Editorial: Lições de Justiça

Comoção pública se seguiu à notícia de que um jovem, preso há cinco anos, teria seu caso levado a tribunal de revisão penal nas Câmaras Criminais Reunidas do Tribunal de Justiça do Ceará. Defensoria Pública do Estado do Ceará e Innocence Project Brasil, responsáveis pela defesa, sustentaram a tese de que o encarcerado não seria o real autor dos crimes de que era acusado. Provas e laudos periciais foram evocados para reverter o caso. A inocência foi reconhecida, a pena extinta e o apenado recuperou a liberdade.

Não há dúvidas de que, pelas vias legais, o inocente possa buscar retratação da injustiça contra ele cometida. Alguns prejuízos, como os anos perdidos no cárcere, são mesmo irreparáveis. A história, daqui para frente, é estritamente pessoal, íntima,  merece a privacidade que foi negada por tanto tempo, quando sua imagem pessoal e condição de cidadão honesto foram substituídas pela alcunha de “maníaco”, que destacava a perversidade e o descontrole do verdadeiro autor dos crimes hediondos.

Entretanto, há também uma dimensão social no caso. Esta vai muito além do interesse humano da notícia e a esperada solidariedade da população para com um de seus pares, punido indevidamente.
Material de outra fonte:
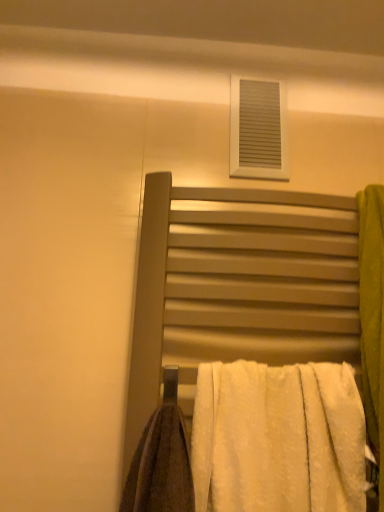
The image size is (384, 512). Identify the location of white matte vent at upper center. (258, 129).

Which is more to the left, matte metal towel rack at center or white fluffy towel at center?

matte metal towel rack at center is more to the left.

Consider the image. Are matte metal towel rack at center and white fluffy towel at center making contact?

They are not placed beside each other.

Which is behind, point (157, 368) or point (225, 474)?

Point (157, 368)

Considering the relative sizes of white matte vent at upper center and white fluffy towel at center in the image provided, is white matte vent at upper center wider than white fluffy towel at center?

Incorrect, the width of white matte vent at upper center does not surpass that of white fluffy towel at center.

From a real-world perspective, who is located lower, white matte vent at upper center or white fluffy towel at center?

white fluffy towel at center is physically lower.

This screenshot has height=512, width=384. Find the location of `window located above the white fluffy towel at center (from the image's perspective)`. window located above the white fluffy towel at center (from the image's perspective) is located at coordinates (258, 129).

In terms of height, does white matte vent at upper center look taller or shorter compared to white fluffy towel at center?

Clearly, white matte vent at upper center is shorter compared to white fluffy towel at center.

Does matte metal towel rack at center have a smaller size compared to white matte vent at upper center?

No, matte metal towel rack at center is not smaller than white matte vent at upper center.

Between matte metal towel rack at center and white matte vent at upper center, which one is positioned in front?

Positioned in front is matte metal towel rack at center.

Is matte metal towel rack at center not close to white matte vent at upper center?

No, matte metal towel rack at center is not far from white matte vent at upper center.

Does matte metal towel rack at center have a lesser width compared to white matte vent at upper center?

No, matte metal towel rack at center is not thinner than white matte vent at upper center.

Is white fluffy towel at center positioned beyond the bounds of white matte vent at upper center?

Absolutely, white fluffy towel at center is external to white matte vent at upper center.

Considering the relative sizes of white fluffy towel at center and white matte vent at upper center in the image provided, is white fluffy towel at center bigger than white matte vent at upper center?

Indeed, white fluffy towel at center has a larger size compared to white matte vent at upper center.

From the picture: Could you tell me if white fluffy towel at center is facing white matte vent at upper center?

No, white fluffy towel at center does not turn towards white matte vent at upper center.

Measure the distance between white fluffy towel at center and white matte vent at upper center.

A distance of 21.66 inches exists between white fluffy towel at center and white matte vent at upper center.

How different are the orientations of white matte vent at upper center and matte metal towel rack at center in degrees?

white matte vent at upper center and matte metal towel rack at center are facing 1.13 degrees away from each other.

From the picture: Would you consider white matte vent at upper center to be distant from matte metal towel rack at center?

No, white matte vent at upper center is not far from matte metal towel rack at center.

Between white matte vent at upper center and matte metal towel rack at center, which one has more height?

matte metal towel rack at center.

Can you confirm if white matte vent at upper center is bigger than matte metal towel rack at center?

Incorrect, white matte vent at upper center is not larger than matte metal towel rack at center.

Who is shorter, white fluffy towel at center or matte metal towel rack at center?

With less height is white fluffy towel at center.

Is white fluffy towel at center placed right next to matte metal towel rack at center?

There is a gap between white fluffy towel at center and matte metal towel rack at center.

Is white fluffy towel at center to the left or to the right of matte metal towel rack at center in the image?

In the image, white fluffy towel at center appears on the right side of matte metal towel rack at center.

From the image's perspective, is white fluffy towel at center on top of matte metal towel rack at center?

Incorrect, from the image's perspective, white fluffy towel at center is lower than matte metal towel rack at center.

Find the location of a particular element. towel on the right of the matte metal towel rack at center is located at coordinates (278, 438).

Locate an element on the screen. The width and height of the screenshot is (384, 512). towel lying below the white matte vent at upper center (from the image's perspective) is located at coordinates (278, 438).

Estimate the real-world distances between objects in this image. Which object is closer to white matte vent at upper center, matte metal towel rack at center or white fluffy towel at center?

Among the two, matte metal towel rack at center is located nearer to white matte vent at upper center.

When comparing their distances from white fluffy towel at center, does matte metal towel rack at center or white matte vent at upper center seem closer?

matte metal towel rack at center is closer to white fluffy towel at center.

Considering their positions, is white matte vent at upper center positioned further to white fluffy towel at center than matte metal towel rack at center?

white matte vent at upper center lies further to white fluffy towel at center than the other object.

Estimate the real-world distances between objects in this image. Which object is closer to white matte vent at upper center, white fluffy towel at center or matte metal towel rack at center?

Based on the image, matte metal towel rack at center appears to be nearer to white matte vent at upper center.

Which object lies further to the anchor point matte metal towel rack at center, white fluffy towel at center or white matte vent at upper center?

white matte vent at upper center is further to matte metal towel rack at center.

Looking at the image, which one is located further to matte metal towel rack at center, white matte vent at upper center or white fluffy towel at center?

The object further to matte metal towel rack at center is white matte vent at upper center.

This screenshot has height=512, width=384. I want to click on bed between white matte vent at upper center and white fluffy towel at center from top to bottom, so click(239, 285).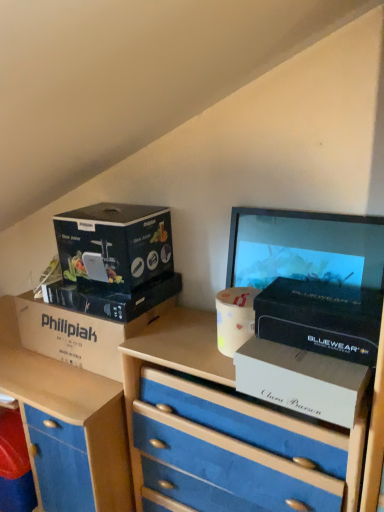
Question: Does matte black box at upper left, positioned as the second box in left-to-right order, appear on the right side of blue fabric chest of drawers at center?

Choices:
 (A) yes
 (B) no

Answer: (B)

Question: Considering the relative sizes of matte black box at upper left, positioned as the second box in left-to-right order, and blue fabric chest of drawers at center in the image provided, is matte black box at upper left, positioned as the second box in left-to-right order, bigger than blue fabric chest of drawers at center?

Choices:
 (A) yes
 (B) no

Answer: (B)

Question: From a real-world perspective, is matte black box at upper left, the fourth box positioned from the right, located higher than blue fabric chest of drawers at center?

Choices:
 (A) yes
 (B) no

Answer: (A)

Question: Is the depth of matte black box at upper left, positioned as the second box in left-to-right order, less than that of blue fabric chest of drawers at center?

Choices:
 (A) yes
 (B) no

Answer: (B)

Question: Is matte black box at upper left, positioned as the second box in left-to-right order, completely or partially outside of blue fabric chest of drawers at center?

Choices:
 (A) no
 (B) yes

Answer: (B)

Question: Considering the relative positions of matte black box at upper left, positioned as the second box in left-to-right order, and blue fabric chest of drawers at center in the image provided, is matte black box at upper left, positioned as the second box in left-to-right order, to the left of blue fabric chest of drawers at center from the viewer's perspective?

Choices:
 (A) no
 (B) yes

Answer: (B)

Question: Is black matte box at center-right, which appears as the 1th box when viewed from the right, positioned behind white cardboard box at left, the first box positioned from the left?

Choices:
 (A) yes
 (B) no

Answer: (B)

Question: Is the surface of black matte box at center-right, which is the fifth box in left-to-right order, in direct contact with white cardboard box at left, the first box positioned from the left?

Choices:
 (A) no
 (B) yes

Answer: (A)

Question: Does black matte box at center-right, which appears as the 1th box when viewed from the right, have a smaller size compared to white cardboard box at left, marked as the fifth box in a right-to-left arrangement?

Choices:
 (A) yes
 (B) no

Answer: (A)

Question: Is black matte box at center-right, which is the fifth box in left-to-right order, outside of white cardboard box at left, marked as the fifth box in a right-to-left arrangement?

Choices:
 (A) no
 (B) yes

Answer: (B)

Question: Is the depth of black matte box at center-right, which is the fifth box in left-to-right order, less than that of white cardboard box at left, the first box positioned from the left?

Choices:
 (A) no
 (B) yes

Answer: (B)

Question: Is black matte box at center-right, which appears as the 1th box when viewed from the right, far from white cardboard box at left, the first box positioned from the left?

Choices:
 (A) yes
 (B) no

Answer: (B)

Question: Is matte black box at upper left, the fourth box positioned from the right, at the left side of blue matte drawer at lower left?

Choices:
 (A) no
 (B) yes

Answer: (A)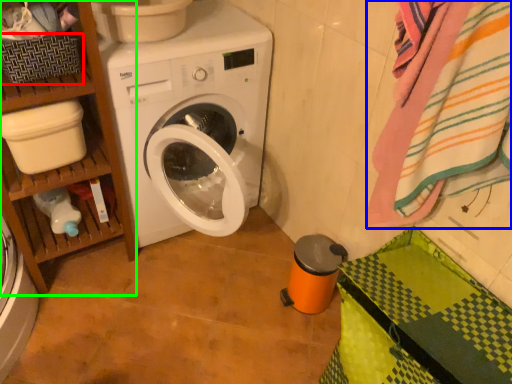
Question: Estimate the real-world distances between objects in this image. Which object is closer to basket (highlighted by a red box), bath towel (highlighted by a blue box) or shelf (highlighted by a green box)?

Choices:
 (A) bath towel
 (B) shelf

Answer: (B)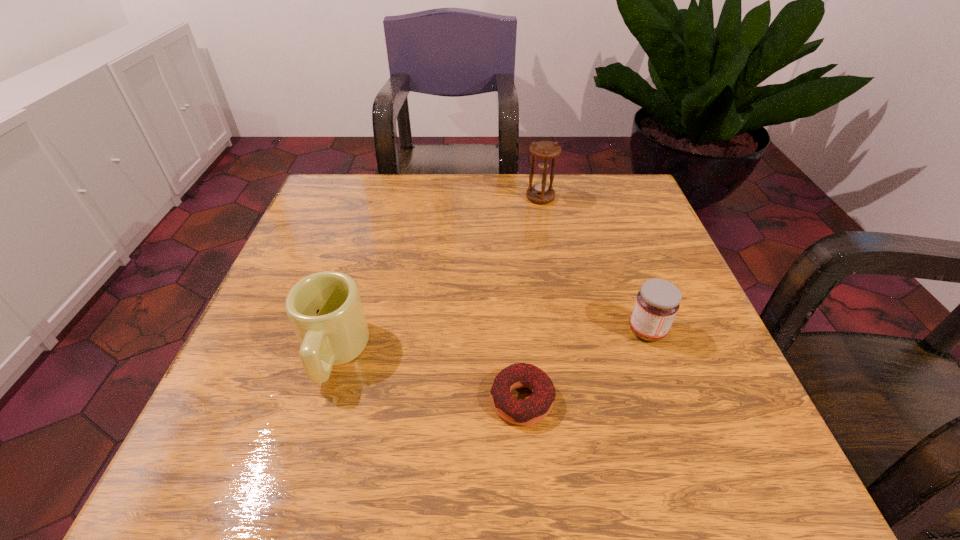
Find the location of a particular element. vacant space located 0.370m on the left of the shortest object is located at coordinates [x=257, y=400].

You are a GUI agent. You are given a task and a screenshot of the screen. Output one action in this format:
    pyautogui.click(x=<x>, y=<y>)
    Task: Click on the object present at the far edge
    
    Given the screenshot: What is the action you would take?
    pyautogui.click(x=541, y=192)

Identify the location of object that is at the near edge. The width and height of the screenshot is (960, 540). [536, 407].

Image resolution: width=960 pixels, height=540 pixels. Identify the location of object located in the left edge section of the desktop. (325, 310).

You are a GUI agent. You are given a task and a screenshot of the screen. Output one action in this format:
    pyautogui.click(x=<x>, y=<y>)
    Task: Click on the object positioned at the right edge
    The image size is (960, 540).
    Given the screenshot: What is the action you would take?
    pyautogui.click(x=657, y=302)

The width and height of the screenshot is (960, 540). What are the coordinates of `vacant space at the far edge of the desktop` in the screenshot? It's located at (525, 179).

At what (x,y) coordinates should I click in order to perform the action: click on vacant area at the near edge of the desktop. Please return your answer as a coordinate pair (x, y). This screenshot has width=960, height=540. Looking at the image, I should click on (369, 427).

Locate an element on the screen. This screenshot has width=960, height=540. blank space at the left edge of the desktop is located at coordinates (278, 320).

In order to click on vacant space at the right edge of the desktop in this screenshot , I will do `click(674, 323)`.

You are a GUI agent. You are given a task and a screenshot of the screen. Output one action in this format:
    pyautogui.click(x=<x>, y=<y>)
    Task: Click on the vacant position at the far left corner of the desktop
    This screenshot has height=540, width=960.
    Given the screenshot: What is the action you would take?
    coord(363,218)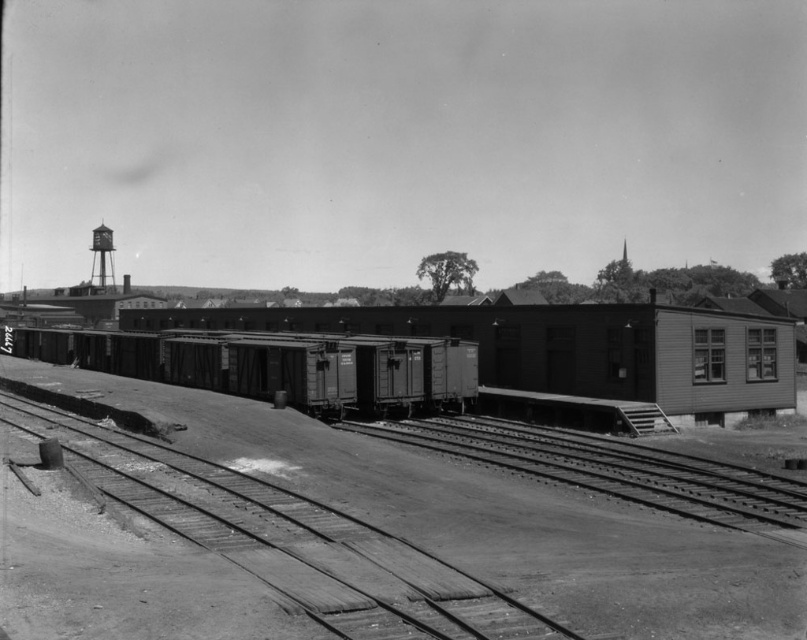
Question: Is smooth wood train track at lower left below smooth metal water tower at upper left?

Choices:
 (A) yes
 (B) no

Answer: (A)

Question: Which object appears closest to the camera in this image?

Choices:
 (A) smooth metal water tower at upper left
 (B) smooth metal train car at center
 (C) smooth wood train track at lower left
 (D) smooth metal track at center

Answer: (C)

Question: Does smooth wood train track at lower left have a greater width compared to smooth metal water tower at upper left?

Choices:
 (A) no
 (B) yes

Answer: (A)

Question: Where is smooth metal train car at center located in relation to smooth metal track at center in the image?

Choices:
 (A) above
 (B) below

Answer: (A)

Question: Which object appears closest to the camera in this image?

Choices:
 (A) smooth metal train car at center
 (B) smooth metal track at center

Answer: (B)

Question: Which of these objects is positioned closest to the smooth metal train car at center?

Choices:
 (A) smooth metal water tower at upper left
 (B) smooth wood train track at lower left
 (C) smooth metal track at center

Answer: (C)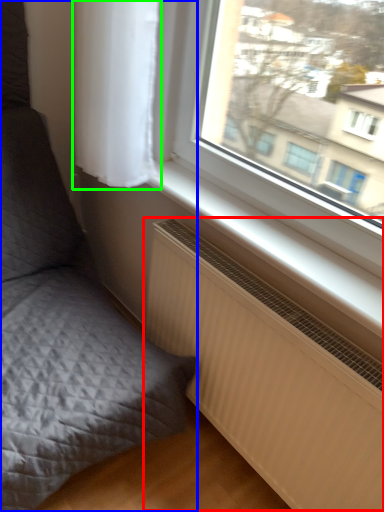
Question: Estimate the real-world distances between objects in this image. Which object is closer to radiator (highlighted by a red box), furniture (highlighted by a blue box) or curtain (highlighted by a green box)?

Choices:
 (A) furniture
 (B) curtain

Answer: (A)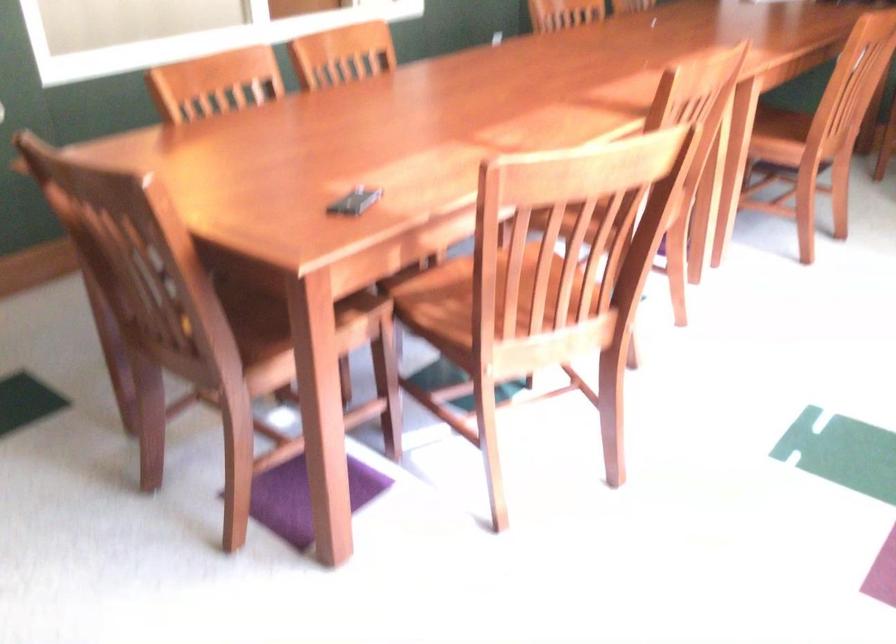
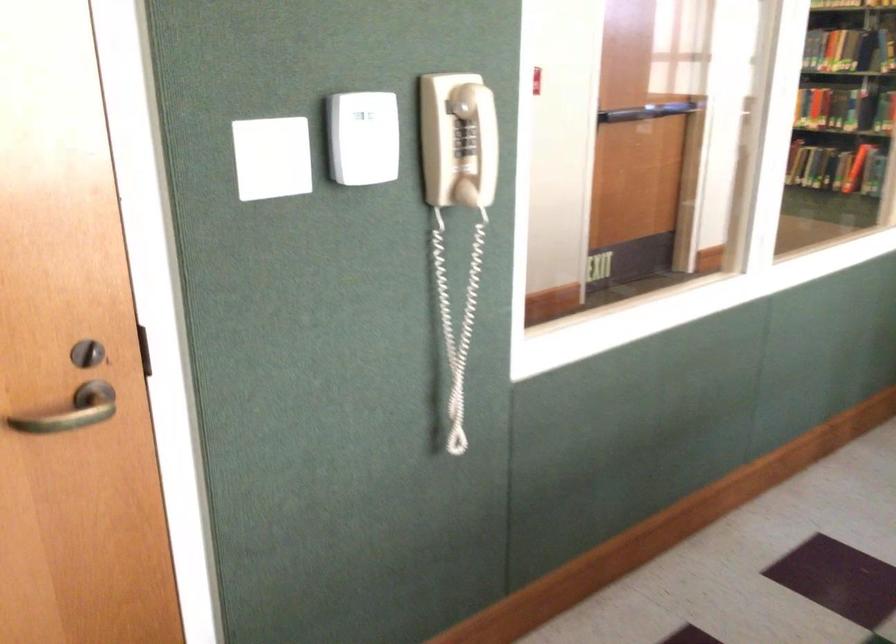
Which direction would the cameraman need to move to produce the second image?

The movement direction of the cameraman is left, forward.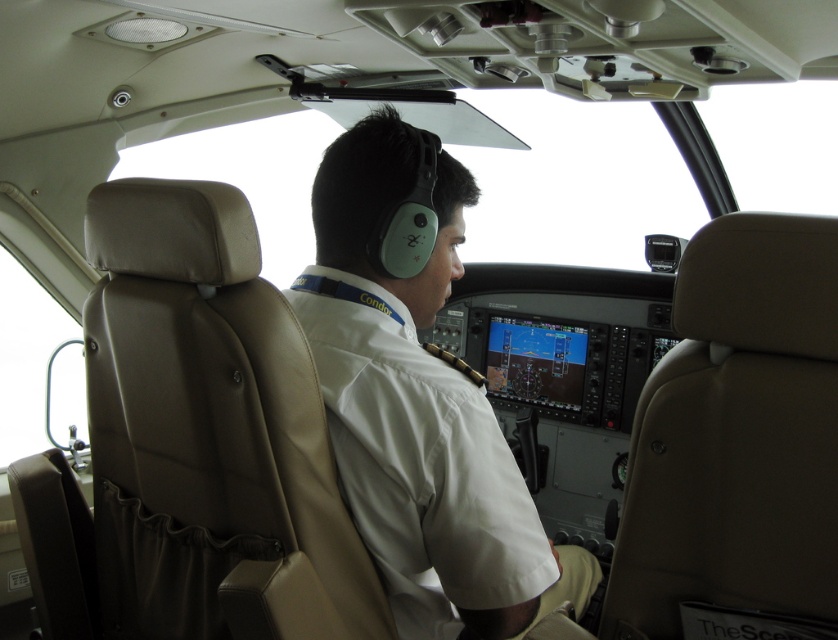
You are a passenger sitting in the aircraft cockpit. You notice two points marked in the cockpit. The first point is at coordinate point(200, 481) and the second point is at coordinate point(427, 310). From your perspective, which point is closer to you?

Point(200, 481) is in front of point(427, 310), so it is closer to you.

You are a passenger in the aircraft and want to move from your seat to the pilot. Which direction should you move relative to the leather seat at left and the white fabric pilot at center?

You should move to the right relative to the leather seat at left because it is to the left of the white fabric pilot at center.

You are a flight attendant checking the distance between the leather seat at left and the white fabric pilot at center. The airline requires that the distance between crew seats must be at least 9 inches for safety. Is the current distance compliant with the airline policy?

The leather seat at left is 8.98 inches away from the white fabric pilot at center. Since 8.98 inches is less than the required 9 inches, the distance does not comply with the airline policy.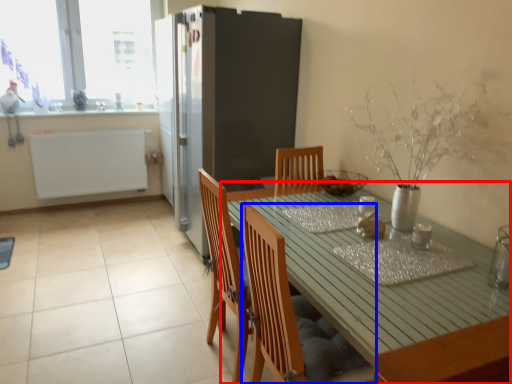
Question: Which of the following is the farthest to the observer, table (highlighted by a red box) or chair (highlighted by a blue box)?

Choices:
 (A) table
 (B) chair

Answer: (B)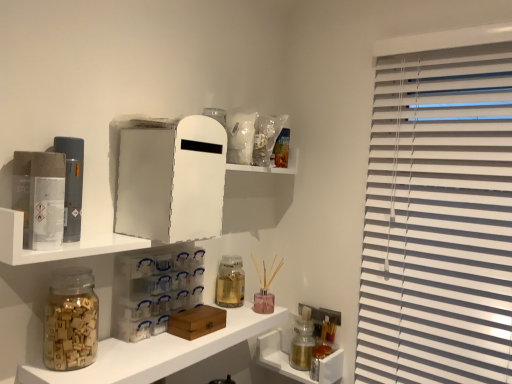
This screenshot has width=512, height=384. Find the location of `vacant space to the right of transparent plastic drawers at center, the first cabinet from the top`. vacant space to the right of transparent plastic drawers at center, the first cabinet from the top is located at coordinates (229, 322).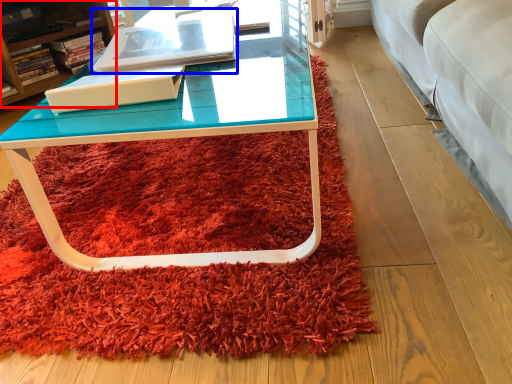
Question: Which point is further to the camera, cabinetry (highlighted by a red box) or book (highlighted by a blue box)?

Choices:
 (A) cabinetry
 (B) book

Answer: (A)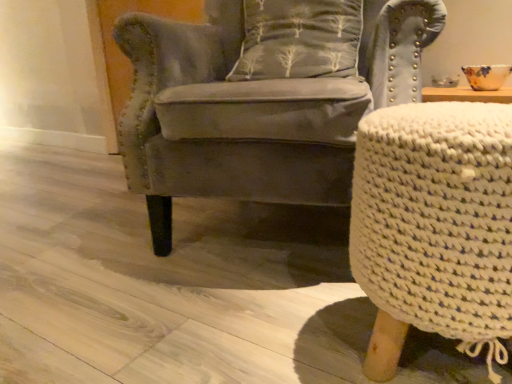
Question: Does velvet gray armchair at center have a greater width compared to gray fabric pillow with tree pattern at center?

Choices:
 (A) no
 (B) yes

Answer: (B)

Question: From a real-world perspective, is velvet gray armchair at center physically above gray fabric pillow with tree pattern at center?

Choices:
 (A) no
 (B) yes

Answer: (A)

Question: Is the depth of velvet gray armchair at center greater than that of gray fabric pillow with tree pattern at center?

Choices:
 (A) no
 (B) yes

Answer: (A)

Question: Is the position of velvet gray armchair at center less distant than that of gray fabric pillow with tree pattern at center?

Choices:
 (A) yes
 (B) no

Answer: (A)

Question: Is velvet gray armchair at center facing towards gray fabric pillow with tree pattern at center?

Choices:
 (A) no
 (B) yes

Answer: (A)

Question: Looking at their shapes, would you say white knitted stool at right is wider or thinner than velvet gray armchair at center?

Choices:
 (A) wide
 (B) thin

Answer: (B)

Question: Which is correct: white knitted stool at right is inside velvet gray armchair at center, or outside of it?

Choices:
 (A) outside
 (B) inside

Answer: (A)

Question: From a real-world perspective, relative to velvet gray armchair at center, is white knitted stool at right vertically above or below?

Choices:
 (A) above
 (B) below

Answer: (B)

Question: In the image, is white knitted stool at right positioned in front of or behind velvet gray armchair at center?

Choices:
 (A) front
 (B) behind

Answer: (A)

Question: Is point (269, 38) positioned closer to the camera than point (396, 127)?

Choices:
 (A) closer
 (B) farther

Answer: (B)

Question: From their relative heights in the image, would you say gray fabric pillow with tree pattern at center is taller or shorter than white knitted stool at right?

Choices:
 (A) short
 (B) tall

Answer: (A)

Question: In terms of size, does gray fabric pillow with tree pattern at center appear bigger or smaller than white knitted stool at right?

Choices:
 (A) small
 (B) big

Answer: (A)

Question: Is gray fabric pillow with tree pattern at center situated inside white knitted stool at right or outside?

Choices:
 (A) inside
 (B) outside

Answer: (B)

Question: Is white knitted stool at right wider or thinner than gray fabric pillow with tree pattern at center?

Choices:
 (A) wide
 (B) thin

Answer: (A)

Question: In terms of size, does white knitted stool at right appear bigger or smaller than gray fabric pillow with tree pattern at center?

Choices:
 (A) small
 (B) big

Answer: (B)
A história de reparação da injustiça é exemplar, no sentido do que tem a ensinar, oferecendo muitas lições de justiça, indispensáveis não apenas ao Judiciário, em seu esforço necessário e constante de se aperfeiçoar, como para toda a  população, que faz cobranças e projeta sobre os operadores do Direito seus anseios e expectativas de justiça.

A principal delas é a de que a Justiça deve ser dissociada das paixões. O ímpeto e a urgência daqueles que exigem respostas assertivas, rápidas e enérgicas não podem turvar as lentes da razão pelas quais o Estado deve enxergar a conduta de homens e mulheres.

Acossado pela violência, em tempos de facções interestaduais que disputam belicosamente por territórios, e pela iniquidade daqueles que desprezam os valores coletivos, o cidadão reage com revolta. É compreensível sua exaltação. O Estado não pode fazer ouvidos moucos à situação e ao clamor por mudanças, mas tampouco deve permitir se contaminar pelo ânimo que põe a emoção à frente da razão. Como o médico não se guia pelo ódio à doença, adotando postura sóbria, fria até, e precisa na tentativa de livrar o paciente do mal que o aflige. Assim deve atuar todo aquele que integra as forças de repressão e os instrumentos de justiça de uma sociedade. É preciso ser cirúrgico. 

A cegueira, presente nas personificações da Justiça, traduz não a incapacidade de enxergar o que tem diante de si, mas a imparcialidade, a igualdade de todos perante a lei. Para tal, é preciso se livrar de preconceitos, da tentação dos julgamentos prévios que ignoram os alertas da dúvida e o direito de todos à defesa.

A força empregada pelo Estado em suas sanções deve sempre ser regulada conforme a necessidade, medida caso a caso. Ser duro, sim, mas apenas quando necessário. Adotar sempre a mesma medida é ignorar a diferença dos fatos e incorrer em desproporção. 
A balança, um dos símbolos da Justiça, lembra que ela almeja a equivalência entre a responsabilidade e a punição: o equilíbrio.